4. Performance & Optimization

Performance Metrics

Code Minification Enabled0 / 100
Resource Shrinking Enabled0 / 100
Asset Optimization30 / 100
Memory Management60 / 100

4.1 App Size & Bundle Analysis

Status: Fail

Findings:

  • Code obfuscation disabled: minifyEnabled and shrinkResources not configured in Android release builds - significantly increases app size
  • ProGuard rules exist but unused: ProGuard rules file exists (proguard-rules.pro) but not used since minification is disabled
  • Unoptimized assets: Images stored as PNG/JPEG without compression optimization
  • No asset optimization: No evidence of image compression, WebP conversion, or asset optimization
  • Multiple image resolutions: Images provided in 1.0x, 2.0x, 3.0x resolutions (good practice) but files may not be optimized
  • Large asset directory: Extensive asset list with multiple resolution variants

Evidence:

  • android/app/build.gradle: No minifyEnabled or shrinkResources in release build type (lines 93-100)

### Your goal
Reproduce the bundle analysis from "Status: Fail" through "type (lines 93-100)", changing every "compression" to "size reduction". The material that follows was drawn from a different source.

Items from a dataset:
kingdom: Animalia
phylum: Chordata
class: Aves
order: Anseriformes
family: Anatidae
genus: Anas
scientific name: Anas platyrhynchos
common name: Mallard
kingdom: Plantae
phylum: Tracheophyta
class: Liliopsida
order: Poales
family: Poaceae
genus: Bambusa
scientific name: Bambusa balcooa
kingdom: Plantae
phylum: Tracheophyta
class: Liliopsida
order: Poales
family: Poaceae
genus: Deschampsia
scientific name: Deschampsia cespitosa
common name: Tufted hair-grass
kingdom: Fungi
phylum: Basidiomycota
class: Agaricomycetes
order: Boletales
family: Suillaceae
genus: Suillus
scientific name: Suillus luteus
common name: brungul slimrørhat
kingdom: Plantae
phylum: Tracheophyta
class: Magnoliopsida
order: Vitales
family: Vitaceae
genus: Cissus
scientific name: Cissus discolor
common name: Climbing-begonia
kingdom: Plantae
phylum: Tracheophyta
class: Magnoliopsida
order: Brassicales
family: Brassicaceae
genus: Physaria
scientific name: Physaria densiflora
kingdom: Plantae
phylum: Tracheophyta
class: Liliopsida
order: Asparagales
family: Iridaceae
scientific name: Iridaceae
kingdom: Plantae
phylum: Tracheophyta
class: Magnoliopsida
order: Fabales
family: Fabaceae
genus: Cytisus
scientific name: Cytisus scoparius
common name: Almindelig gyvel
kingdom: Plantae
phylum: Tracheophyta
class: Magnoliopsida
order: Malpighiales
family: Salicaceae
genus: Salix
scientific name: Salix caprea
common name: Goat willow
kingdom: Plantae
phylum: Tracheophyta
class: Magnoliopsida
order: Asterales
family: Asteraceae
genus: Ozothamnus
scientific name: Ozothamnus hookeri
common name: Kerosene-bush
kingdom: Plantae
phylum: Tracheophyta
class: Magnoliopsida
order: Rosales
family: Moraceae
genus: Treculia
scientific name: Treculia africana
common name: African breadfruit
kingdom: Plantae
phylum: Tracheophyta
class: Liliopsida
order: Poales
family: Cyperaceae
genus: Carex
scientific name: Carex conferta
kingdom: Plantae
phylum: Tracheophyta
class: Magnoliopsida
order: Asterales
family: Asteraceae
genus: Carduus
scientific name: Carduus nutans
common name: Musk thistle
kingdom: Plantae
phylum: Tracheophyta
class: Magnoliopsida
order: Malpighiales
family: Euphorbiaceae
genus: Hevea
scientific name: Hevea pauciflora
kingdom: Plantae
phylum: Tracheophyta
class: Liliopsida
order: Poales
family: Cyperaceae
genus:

### Response
Status: Fail

Findings:

  • Code obfuscation disabled: minifyEnabled and shrinkResources not configured in Android release builds - significantly increases app size
  • ProGuard rules exist but unused: ProGuard rules file exists (proguard-rules.pro) but not used since minification is disabled
  • Unoptimized assets: Images stored as PNG/JPEG without size reduction optimization
  • No asset optimization: No evidence of image size reduction, WebP conversion, or asset optimization
  • Multiple image resolutions: Images provided in 1.0x, 2.0x, 3.0x resolutions (good practice) but files may not be optimized
  • Large asset directory: Extensive asset list with multiple resolution variants

Evidence:

  • android/app/build.gradle: No minifyEnabled or shrinkResources in release build type (lines 93-100)